- **Tarefa A**
No trecho citado abaixo, transcreva, por favor, todas as frases do exemplo dado por Streck que contêm a expressão "não sei", com maiúscula inicial ou não.
++++++++++++++++++++
Quando todas as questões da vida em sociedade acabam no Poder Judiciário, o resultado não pode ser outro que não uma “sociedade de litigiosidade”, em que o cidadão, paradoxalmente, fica em segundo plano. E por vontade própria, já que ele mesmo delega ao Judiciário a resolução de todos os seus problemas.

Lenio Streck critica o excesso de judicialização da vida brasileira

Esse impasse é apontado pelo constitucionalista Lenio Streck, que, em entrevista exclusiva à revista eletrônica Consultor Jurídico, analisou as causas e as consequências do inchaço do Poder Judiciário na vida cívica brasileira nas últimas décadas.

Ele cita o ministro Luis Felipe Salomão, do Superior Tribunal de Justiça, para explicar que as grandes empresas usam o Judiciário como um call center — em vez de resolver os problemas dos seus consumidores, elas esperam ser obrigadas a isso por decisão judicial.

Streck dá um exemplo: “O sujeito só tem um ponto da Net, e quer dois. E a empresa quer cobrar dele. Não sei se deve cobrar ou não. Em vez de tentar resolver diretamente com a Net, ele corre à Defensoria. E a Defensoria já faz uma ação para todos os pontos da Net. A grande questão é que não sei se há um direito fundamental das pessoas a ter o segundo ponto da Net. Não sei se essa é uma discussão que tem de ser feita no plano do Judiciário”.

Segunda classe

É assim, segundo o constitucionalista, que se criam cidadãos de segunda classe: porque os cidadãos parecem insistir em ser tutelados pelo Estado. Mas há o outro lado da moeda, que é o incentivo à judicialização. O próprio crescimento da estrutura do Judiciário incentiva sua utilização mais ampla, e ninguém mais atende às pessoas insatisfeitas se não for por essa via.
++++++++++++++++++++
- **Tarefa B**
Deixando de lado o trecho citado, exiba cada linha da listagem a seguir em que aparece a palavra "authorized". A diferença entre maiúsculas e minúsculas conta.

- **Listagem da tarefa**
++++++++++++++++++++
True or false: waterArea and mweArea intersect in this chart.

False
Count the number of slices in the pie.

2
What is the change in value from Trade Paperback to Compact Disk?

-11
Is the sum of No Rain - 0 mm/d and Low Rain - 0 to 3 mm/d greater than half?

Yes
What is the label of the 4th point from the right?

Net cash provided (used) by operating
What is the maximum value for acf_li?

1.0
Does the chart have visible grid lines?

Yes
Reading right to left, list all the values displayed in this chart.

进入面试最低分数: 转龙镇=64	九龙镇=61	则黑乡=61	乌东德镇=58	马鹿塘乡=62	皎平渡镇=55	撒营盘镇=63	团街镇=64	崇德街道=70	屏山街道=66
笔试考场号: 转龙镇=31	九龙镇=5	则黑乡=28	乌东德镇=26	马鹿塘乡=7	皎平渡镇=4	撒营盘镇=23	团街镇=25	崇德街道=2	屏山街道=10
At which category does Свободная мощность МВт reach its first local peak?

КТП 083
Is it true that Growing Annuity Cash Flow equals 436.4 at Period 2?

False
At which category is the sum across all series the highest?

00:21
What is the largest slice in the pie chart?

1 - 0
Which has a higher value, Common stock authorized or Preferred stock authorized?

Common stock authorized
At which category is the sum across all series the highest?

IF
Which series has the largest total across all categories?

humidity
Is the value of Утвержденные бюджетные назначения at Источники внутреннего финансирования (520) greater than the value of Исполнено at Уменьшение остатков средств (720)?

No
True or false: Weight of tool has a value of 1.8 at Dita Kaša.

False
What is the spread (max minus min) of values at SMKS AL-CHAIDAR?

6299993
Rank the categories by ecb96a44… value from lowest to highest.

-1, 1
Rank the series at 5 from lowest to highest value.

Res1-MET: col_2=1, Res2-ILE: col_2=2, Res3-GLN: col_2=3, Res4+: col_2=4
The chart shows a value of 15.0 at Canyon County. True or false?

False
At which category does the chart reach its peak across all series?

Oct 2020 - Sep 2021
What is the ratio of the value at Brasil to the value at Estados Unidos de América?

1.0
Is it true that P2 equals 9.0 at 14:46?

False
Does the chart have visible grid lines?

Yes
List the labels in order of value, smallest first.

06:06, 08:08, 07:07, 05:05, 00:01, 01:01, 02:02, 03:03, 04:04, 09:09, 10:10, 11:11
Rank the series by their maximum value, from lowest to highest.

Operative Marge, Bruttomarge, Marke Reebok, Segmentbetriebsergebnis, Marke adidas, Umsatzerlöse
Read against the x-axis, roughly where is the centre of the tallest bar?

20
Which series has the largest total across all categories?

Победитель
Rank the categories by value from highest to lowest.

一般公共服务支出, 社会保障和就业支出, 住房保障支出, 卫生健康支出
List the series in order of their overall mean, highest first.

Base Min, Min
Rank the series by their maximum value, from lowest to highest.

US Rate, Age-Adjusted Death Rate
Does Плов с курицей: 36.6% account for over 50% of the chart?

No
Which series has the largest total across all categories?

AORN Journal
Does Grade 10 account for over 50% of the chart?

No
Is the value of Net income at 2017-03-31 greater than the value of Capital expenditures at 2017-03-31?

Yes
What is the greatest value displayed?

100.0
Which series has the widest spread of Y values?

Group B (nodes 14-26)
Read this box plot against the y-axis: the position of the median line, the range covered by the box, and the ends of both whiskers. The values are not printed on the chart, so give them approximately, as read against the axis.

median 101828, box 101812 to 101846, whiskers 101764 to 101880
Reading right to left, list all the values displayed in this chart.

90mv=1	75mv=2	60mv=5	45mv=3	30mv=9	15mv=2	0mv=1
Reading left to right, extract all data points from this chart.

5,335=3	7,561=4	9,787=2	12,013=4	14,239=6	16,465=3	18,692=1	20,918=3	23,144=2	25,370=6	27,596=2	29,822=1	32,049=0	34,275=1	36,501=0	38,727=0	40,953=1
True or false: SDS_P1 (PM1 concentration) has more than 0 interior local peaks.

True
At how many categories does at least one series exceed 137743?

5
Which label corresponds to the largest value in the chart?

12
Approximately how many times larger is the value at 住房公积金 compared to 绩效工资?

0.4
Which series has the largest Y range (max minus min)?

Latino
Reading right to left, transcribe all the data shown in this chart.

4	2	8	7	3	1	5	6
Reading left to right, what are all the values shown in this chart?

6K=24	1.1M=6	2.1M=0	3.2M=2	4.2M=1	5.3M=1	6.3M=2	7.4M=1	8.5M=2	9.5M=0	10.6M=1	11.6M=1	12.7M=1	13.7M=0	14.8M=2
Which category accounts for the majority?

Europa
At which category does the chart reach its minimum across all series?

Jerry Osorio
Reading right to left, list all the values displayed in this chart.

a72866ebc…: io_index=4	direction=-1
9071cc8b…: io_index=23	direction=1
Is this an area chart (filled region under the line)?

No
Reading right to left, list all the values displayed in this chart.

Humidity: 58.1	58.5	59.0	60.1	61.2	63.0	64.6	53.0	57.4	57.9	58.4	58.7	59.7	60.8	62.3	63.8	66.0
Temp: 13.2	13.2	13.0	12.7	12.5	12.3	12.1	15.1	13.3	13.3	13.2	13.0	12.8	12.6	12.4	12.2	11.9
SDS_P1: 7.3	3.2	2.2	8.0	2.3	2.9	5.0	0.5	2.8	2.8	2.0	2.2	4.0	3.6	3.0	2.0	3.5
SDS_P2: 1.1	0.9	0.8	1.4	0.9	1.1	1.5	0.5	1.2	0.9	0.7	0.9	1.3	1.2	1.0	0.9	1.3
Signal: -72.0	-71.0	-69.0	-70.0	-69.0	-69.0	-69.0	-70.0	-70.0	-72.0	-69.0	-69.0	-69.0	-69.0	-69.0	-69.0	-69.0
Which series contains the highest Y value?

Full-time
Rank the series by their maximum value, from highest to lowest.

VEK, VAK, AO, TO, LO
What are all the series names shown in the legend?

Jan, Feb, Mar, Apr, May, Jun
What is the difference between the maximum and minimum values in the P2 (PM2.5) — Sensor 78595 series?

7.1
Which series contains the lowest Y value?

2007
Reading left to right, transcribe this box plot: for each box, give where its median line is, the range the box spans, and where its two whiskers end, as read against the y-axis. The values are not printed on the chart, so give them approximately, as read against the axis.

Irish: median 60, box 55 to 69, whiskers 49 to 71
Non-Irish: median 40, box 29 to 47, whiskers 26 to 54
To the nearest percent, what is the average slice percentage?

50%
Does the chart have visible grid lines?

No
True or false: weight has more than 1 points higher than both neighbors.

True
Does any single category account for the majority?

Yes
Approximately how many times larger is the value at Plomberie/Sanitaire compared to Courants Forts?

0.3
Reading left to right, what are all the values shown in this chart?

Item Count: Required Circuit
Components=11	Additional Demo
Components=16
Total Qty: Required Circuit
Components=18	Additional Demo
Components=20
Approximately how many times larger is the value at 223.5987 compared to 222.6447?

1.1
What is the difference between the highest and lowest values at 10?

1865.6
++++++++++++++++++++
- **Resposta escrita A**
1. Não sei se deve cobrar ou não.
2. A grande questão é que não sei se há um direito fundamental das pessoas a ter o segundo ponto da Net.
3. Não sei se essa é uma discussão que tem de ser feita no plano do Judiciário.

- **Resposta escrita B**
Which has a higher value, Common stock authorized or Preferred stock authorized?
Common stock authorized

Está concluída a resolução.